Why do solutions become problem?

 

Confirmation Bias?

A solution becomes a problem, when it has lost its relevance but is still allowed to continue its redundant existence. Circumstances that necessitated its birth would have long ceased to exist but solutions continue to persist. Local, regional, national and international landscapes are littered with such solutions.

Persistence to continue with it rather than discarding it might be due to economic, political administrative or other compulsions. The whole world knows about plastic-contamination. Yet, we continue producing it by the tonnes each day. Why? Economic and political reasons? Greed and inability? Inertia or fear? Personal problems likewise have definite reasons. Why not reconsider? Ego or inability? All listed and unlisted reasons are fuelled by confirmation bias, cognitive in nature.

Prevalent all over and residing in all of us, confirmation bias is powerful enough to create and sustain disputes and misunderstandings.

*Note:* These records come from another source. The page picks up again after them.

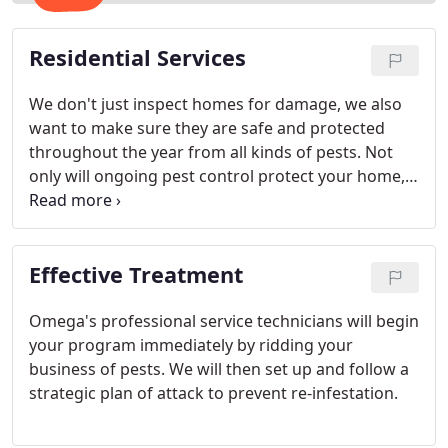
Residential Services
We don't just inspect homes for damage, we also
want to make sure they are safe and protected
throughout the year from all kinds of pests. Not
only will ongoing pest control protect your home, it
will also insure that your entire family will enjoy
many a summer evening enjoying the backyard in
complete comfort.
Effective Treatment
Omega's professional service technicians will begin
your program immediately by ridding your
business of pests. We will then set up and follow a
strategic plan of attack to prevent re-infestation.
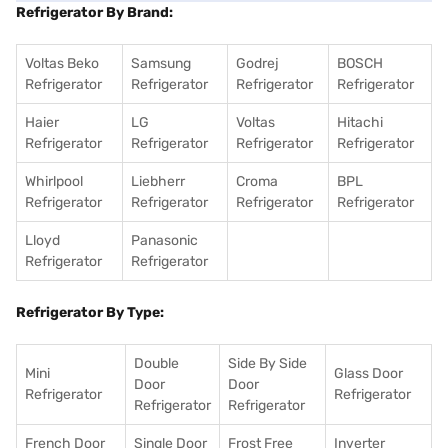
Refrigerator By Brand:
Voltas Beko
Samsung
Godrej
BOSCH
Refrigerator
Refrigerator
Refrigerator
Refrigerator
Haier
LG
Voltas
Hitachi
Refrigerator
Refrigerator
Refrigerator
Refrigerator
Whirlpool
Liebherr
Croma
BPL
Refrigerator
Refrigerator
Refrigerator
Refrigerator
Lloyd
Panasonic
Refrigerator
Refrigerator
Refrigerator By Type:
Double
Side By Side
Mini
Glass Door
Door
Door
Refrigerator
Refrigerator
Refrigerator
Refrigerator
French Door
Single Door
Frost Free
Inverter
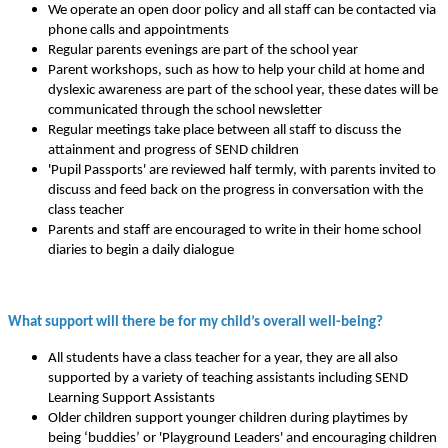
We operate an open door policy and all staff can be contacted via
phone calls and appointments
Regular parents evenings are part of the school year
Parent workshops, such as how to help your child at home and
dyslexic awareness are part of the school year, these dates will be
communicated through the school newsletter
Regular meetings take place between all staff to discuss the
attainment and progress of SEND children
'Pupil Passports' are reviewed half termly, with parents invited to
discuss and feed back on the progress in conversation with the
class teacher
Parents and staff are encouraged to write in their home school
diaries to begin a daily dialogue
What support will there be for my child’s overall well-being?
All students have a class teacher for a year, they are all also
supported by a variety of teaching assistants including SEND
Learning Support Assistants
Older children support younger children during playtimes by
being ‘buddies’ or 'Playground Leaders' and encouraging children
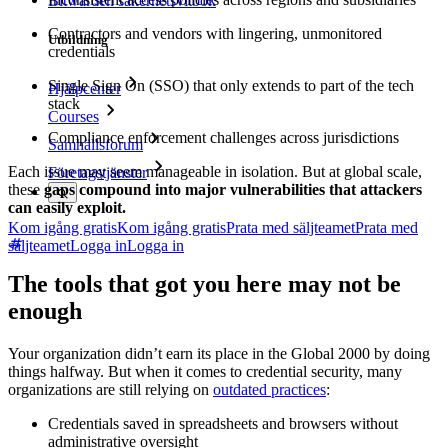
Bitwarden säkerhetsvitbok
Contractors and vendors with lingering, unmonitored
Utbildning
credentials
Single Sign On (SSO) that only extends to part of the tech
Hjälpcenter
stack
Courses
Compliance enforcement challenges across jurisdictions
Samhällsforum
Each issue may seem manageable in isolation. But at global scale,
Företagstjänster
these
gaps compound into major vulnerabilities that attackers
can easily exploit.
Kom igång gratis
Kom igång gratis
Prata med säljteamet
Prata med
säljteamet
Logga in
Logga in
The tools that got you here may not be
enough
Your organization didn’t earn its place in the Global 2000 by doing
things halfway. But when it comes to credential security, many
organizations are still relying on
outdated practices
:
Credentials saved in spreadsheets and browsers without
administrative oversight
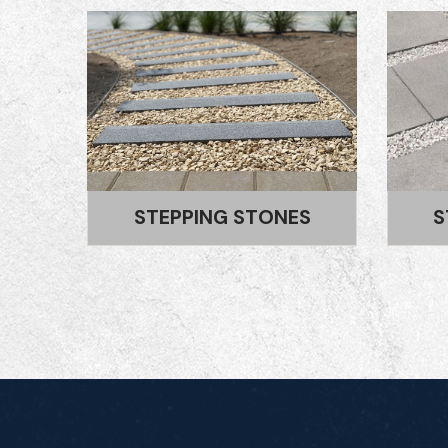
S
STEPPING BLOCKS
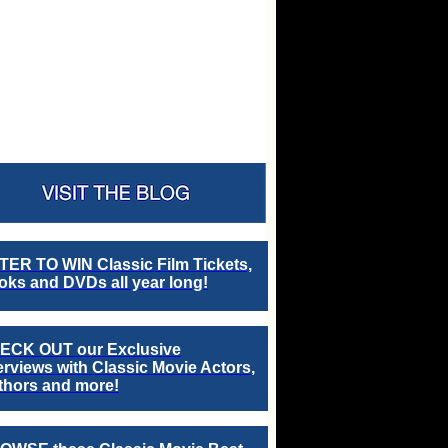
TER TO WIN Classic Film Tickets,
ks and DVDs all year long!
ECK OUT our Exclusive
erviews with Classic Movie Actors,
thors and more!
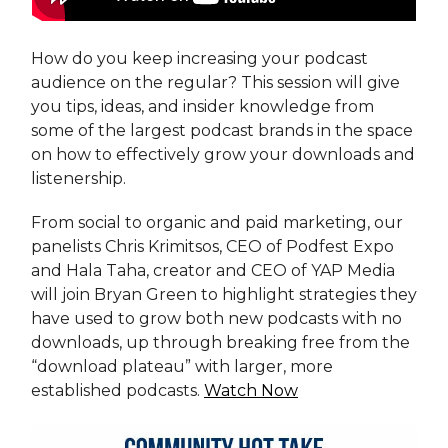
How do you keep increasing your podcast
audience on the regular? This session will give
you tips, ideas, and insider knowledge from
some of the largest podcast brands in the space
on how to effectively grow your downloads and
listenership.
From social to organic and paid marketing, our
panelists Chris Krimitsos, CEO of Podfest Expo
and Hala Taha, creator and CEO of YAP Media
will join Bryan Green to highlight strategies they
have used to grow both new podcasts with no
downloads, up through breaking free from the
“download plateau” with larger, more
established podcasts.
Watch Now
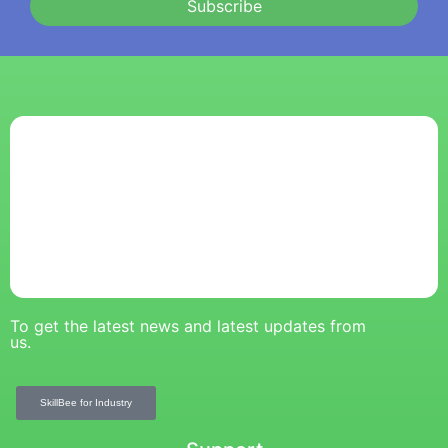
Subscribe
To get the latest news and latest updates from
us.
SkillBee for Industry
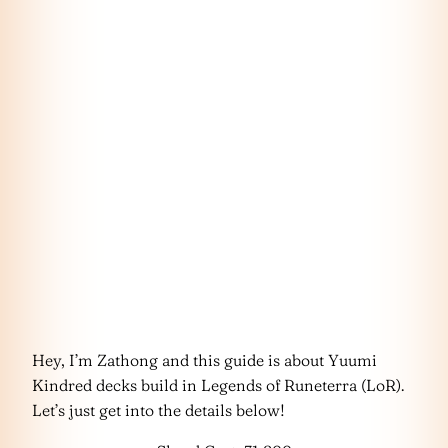
Hey, I’m Zathong and this guide is about Yuumi
Kindred decks build in Legends of Runeterra (LoR).
Let’s just get into the details below!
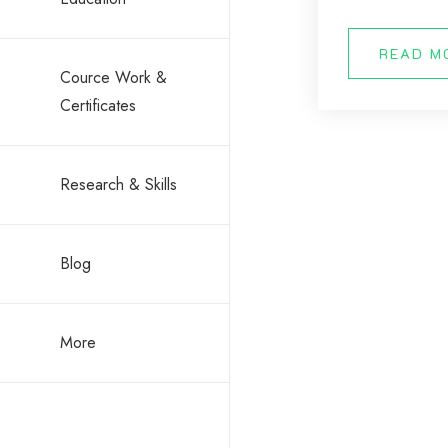
READ M
Cource Work &
Certificates
Research & Skills
Blog
More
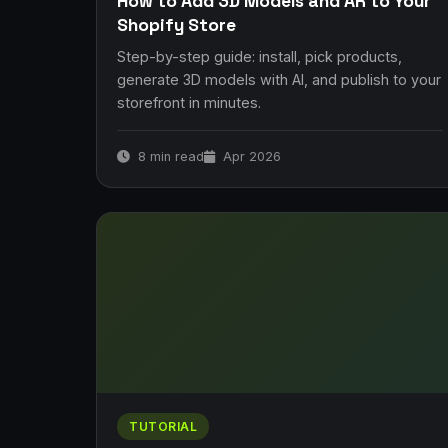
How to Add 3D Models and AR to Your
Shopify Store
Step-by-step guide: install, pick products,
generate 3D models with AI, and publish to your
storefront in minutes.
8 min read
Apr 2026
TUTORIAL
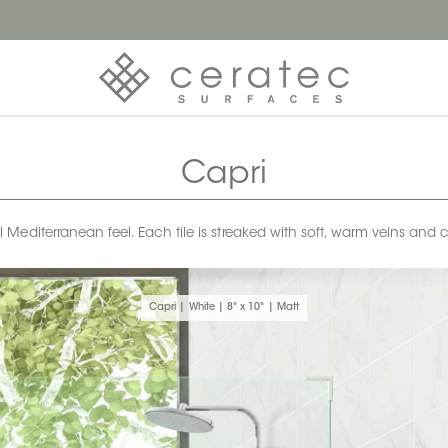
Capri
 Mediterranean feel. Each tile is streaked with soft, warm veins and c
Capri | White | 8" x 10" | Matt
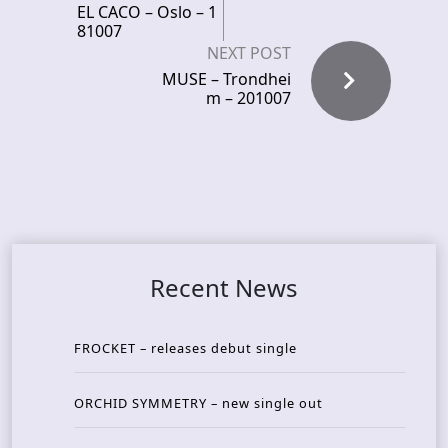
EL CACO – Oslo – 1
81007
NEXT POST
MUSE – Trondhei
m – 201007
Recent News
FROCKET – releases debut single
ORCHID SYMMETRY – new single out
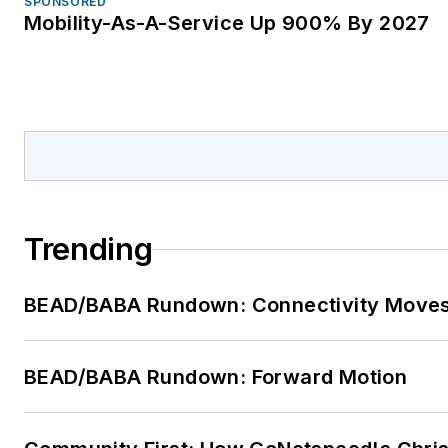
SPONSORED
Mobility-As-A-Service Up 900% By 2027
Trending
BEAD/BABA Rundown: Connectivity Move
BEAD/BABA Rundown: Forward Motion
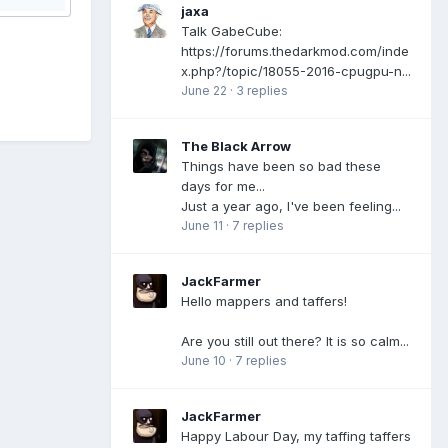
jaxa
Talk GabeCube:
https://forums.thedarkmod.com/inde
x.php?/topic/18055-2016-cpugpu-n...
June 22
·
3 replies
The Black Arrow
Things have been so bad these
days for me...
Just a year ago, I've been feeling...
June 11
·
7 replies
JackFarmer
Hello mappers and taffers!
Are you still out there? It is so calm...
June 10
·
7 replies
JackFarmer
Happy Labour Day, my taffing taffers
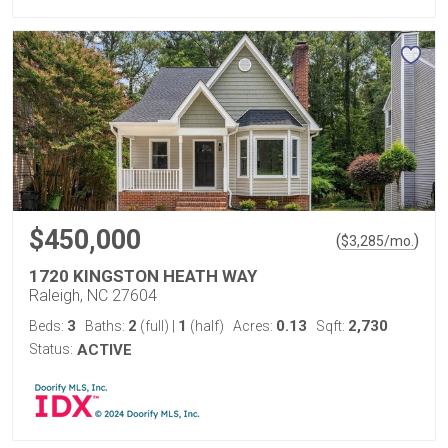
$450,000
(
)
$
3,285
/mo.
1720 KINGSTON HEATH WAY
Raleigh, NC 27604
3
2
1
0.13
2,730
Beds:
Baths:
(full)
|
(half)
Acres:
Sqft:
Status:
ACTIVE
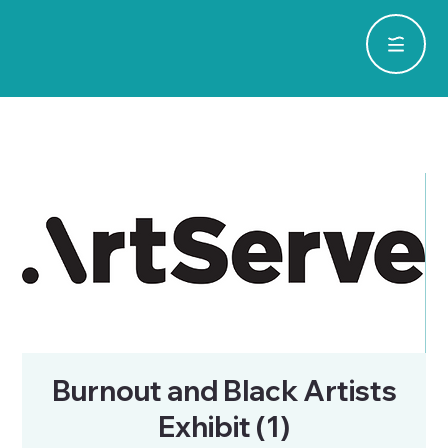
Burnout and Black Artists
Exhibit (1)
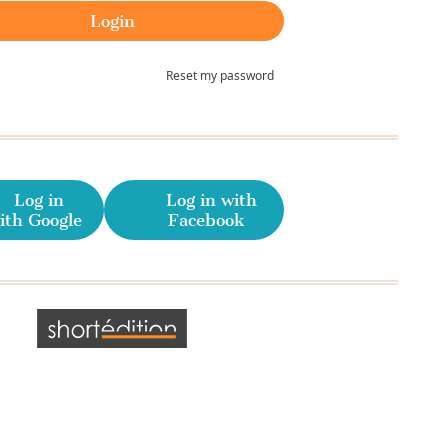
Reset my password
Log in
Log in with
ith Google
Facebook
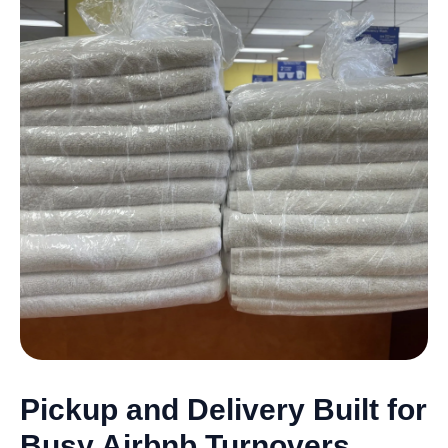
Pickup and Delivery Built for
Busy Airbnb Turnovers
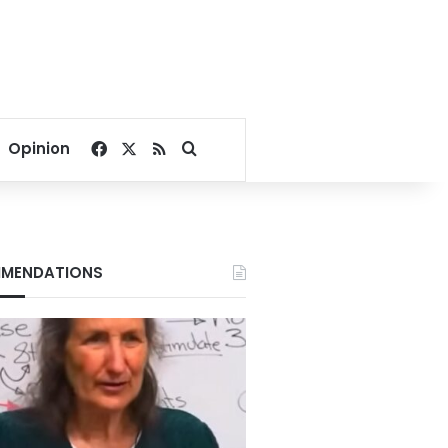
Facebook
X
RSS
Search for
Opinion
MENDATIONS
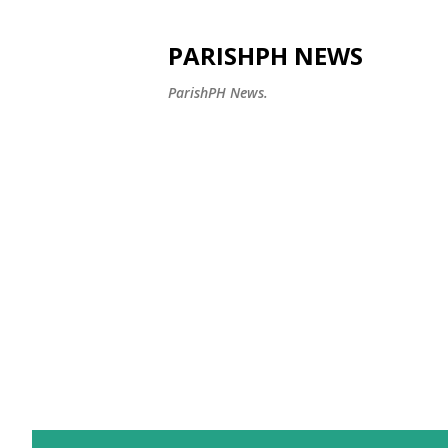
PARISHPH NEWS
ParishPH News.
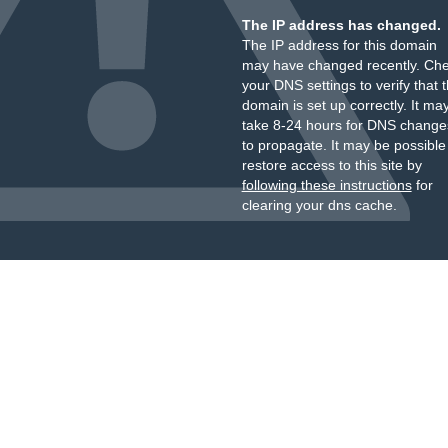
The IP address has changed.
The IP address for this domain
may have changed recently. Ch
your DNS settings to verify that 
domain is set up correctly. It ma
take 8-24 hours for DNS change
to propagate. It may be possible
restore access to this site by
following these instructions
for
clearing your dns cache.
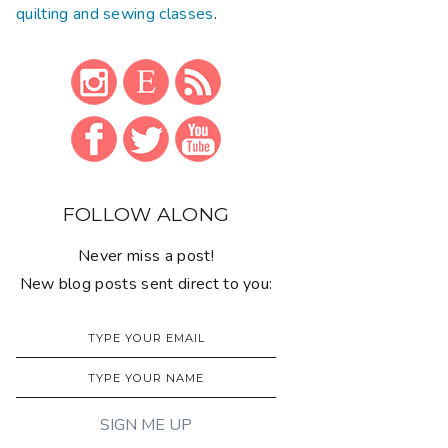
quilting and sewing classes
.
FOLLOW ALONG
Never miss a post!
New blog posts sent direct to you:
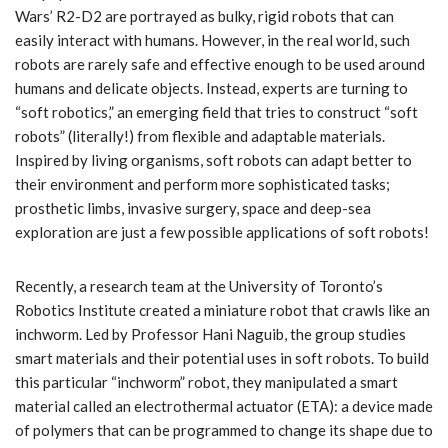
Wars’ R2-D2 are portrayed as bulky, rigid robots that can
easily interact with humans. However, in the real world, such
robots are rarely safe and effective enough to be used around
humans and delicate objects. Instead, experts are turning to
“soft robotics,” an emerging field that tries to construct “soft
robots” (literally!) from flexible and adaptable materials.
Inspired by living organisms, soft robots can adapt better to
their environment and perform more sophisticated tasks;
prosthetic limbs, invasive surgery, space and deep-sea
exploration are just a few possible applications of soft robots!
Recently, a research team at the University of Toronto’s
Robotics Institute created a miniature robot that crawls like an
inchworm. Led by Professor Hani Naguib, the group studies
smart materials and their potential uses in soft robots. To build
this particular “inchworm” robot, they manipulated a smart
material called an electrothermal actuator (ETA): a device made
of polymers that can be programmed to change its shape due to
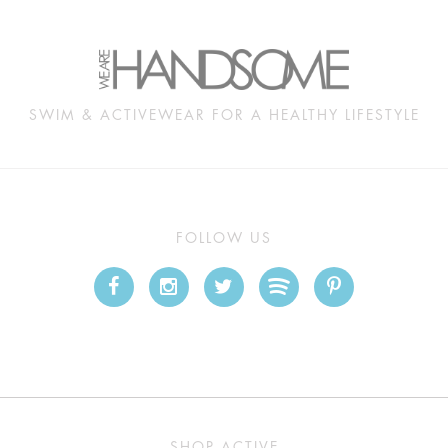
SWIM & ACTIVEWEAR FOR A HEALTHY LIFESTYLE
FOLLOW US
SHOP ACTIVE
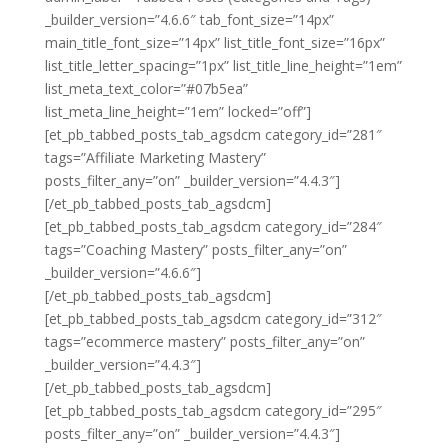
_builder_version=”4.6.6″ tab_font_size=”14px”
main_title_font_size=”14px” list_title_font_size=”16px”
list_title_letter_spacing=”1px” list_title_line_height=”1em”
list_meta_text_color=”#07b5ea”
list_meta_line_height=”1em” locked=”off”]
[et_pb_tabbed_posts_tab_agsdcm category_id=”281″
tags=”Affiliate Marketing Mastery”
posts_filter_any=”on” _builder_version=”4.4.3″]
[/et_pb_tabbed_posts_tab_agsdcm]
[et_pb_tabbed_posts_tab_agsdcm category_id=”284″
tags=”Coaching Mastery” posts_filter_any=”on”
_builder_version=”4.6.6″]
[/et_pb_tabbed_posts_tab_agsdcm]
[et_pb_tabbed_posts_tab_agsdcm category_id=”312″
tags=”ecommerce mastery” posts_filter_any=”on”
_builder_version=”4.4.3″]
[/et_pb_tabbed_posts_tab_agsdcm]
[et_pb_tabbed_posts_tab_agsdcm category_id=”295″
posts_filter_any=”on” _builder_version=”4.4.3″]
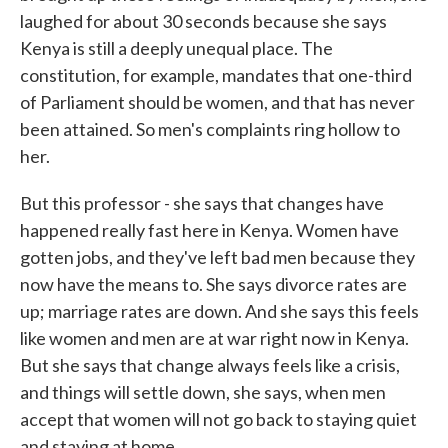
laughed for about 30 seconds because she says
Kenya is still a deeply unequal place. The
constitution, for example, mandates that one-third
of Parliament should be women, and that has never
been attained. So men's complaints ring hollow to
her.
But this professor - she says that changes have
happened really fast here in Kenya. Women have
gotten jobs, and they've left bad men because they
now have the means to. She says divorce rates are
up; marriage rates are down. And she says this feels
like women and men are at war right now in Kenya.
But she says that change always feels like a crisis,
and things will settle down, she says, when men
accept that women will not go back to staying quiet
and staying at home.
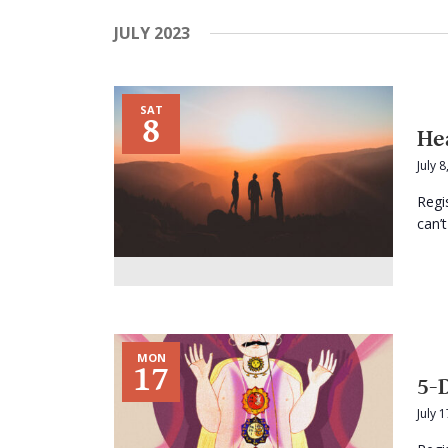
JULY 2023
SAT
8
He
July 
Regi
can’t
MON
17
5-
July 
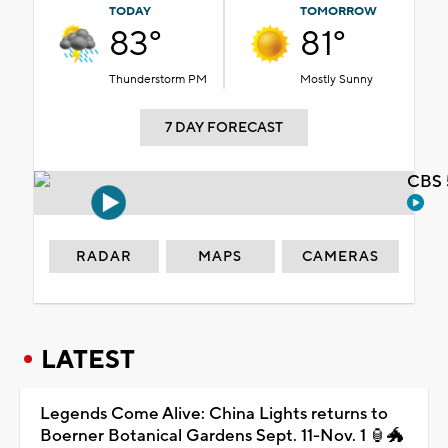
TODAY
TOMORROW
83°
81°
Thunderstorm PM
Mostly Sunny
7 DAY FORECAST
CBS 
RADAR
MAPS
CAMERAS
LATEST
Legends Come Alive: China Lights returns to
Boerner Botanical Gardens Sept. 11-Nov. 1 🏮🐲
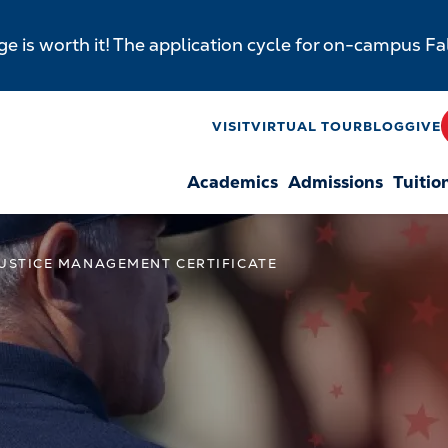
e is worth it! The application cycle for on-campus F
y
VISIT
VIRTUAL TOUR
BLOG
GIVE
Academics
Admissions
Tuitio
n
JUSTICE MANAGEMENT CERTIFICATE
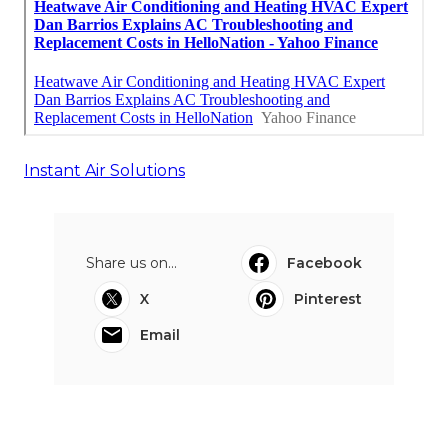
Instant Air Solutions
Share us on...
Facebook
X
Pinterest
Email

We tend to favourably reason for what we, believe in, are used to, support or hold sacred. Though there could be serious flaws in what we believe in, support or practice, we tend to be blind to its cons and deaf to reasons against, often knowingly. Confirmation bias lethally compromises our etiognosis-diagnosis-prognosis skills. Since society, as a matter of contemporary practice responds aggressively to opinions that do not conform to those held by the voice of the powerful, confirmation bias, the easy safe way ahead, thrives.

 

Beat The Bias

Success of the Wright brothers is attributed to their ability to endlessly argue, but constructively, about what each thought and believed in. This essentially snuffed out confirmation bias. Ruthlessly contested ideas gave wings to their dreams.

Ideation unless vigorously contested, tend to be short-sighted, flawed and hence hopelessly short-lived. Allurements or fear of repercussions keep things going till they can persist. Eventually they fall apart. Ideologies, and empires have fallen.

The best way for a solution to remain relevant for long is to remain linked to times. That necessitates changes as per diktats of changing inputs. Solutions are mere inanimate processes. The key lies with the man behind it!

 

Give It Up

It is human to be emotionally attached to ideas and decisions, though it may not be the best way forward. Normally we don’t take kindly to criticism of our ideas. It is often considered a personal affront. With career, livelihood or even existence at stake, most do not express reservations. Many use the opportunity to curry favours and harvest benefits by singing praises. Wisdom easily differentiates!

If one is willing to throw ideas to the wolves, the best would survive. The easiest way is to detach oneself from one’s own ideas. Willingness to accept existence of better view and perception helps everything but ego. It needs us to tune into actively listening without being hurt. It needs us to dissent without hurting. Craving for success and its ownership is better served if solutions emerge post contest.  

It can happen, only if we are willing to give up ownership of our ideas!

Points to Ponder

Why do societies continue with  discriminative practices although everyone speaks against it? 

Why do people preach but not practise?

Inability? Convenience to few  at the cost of others?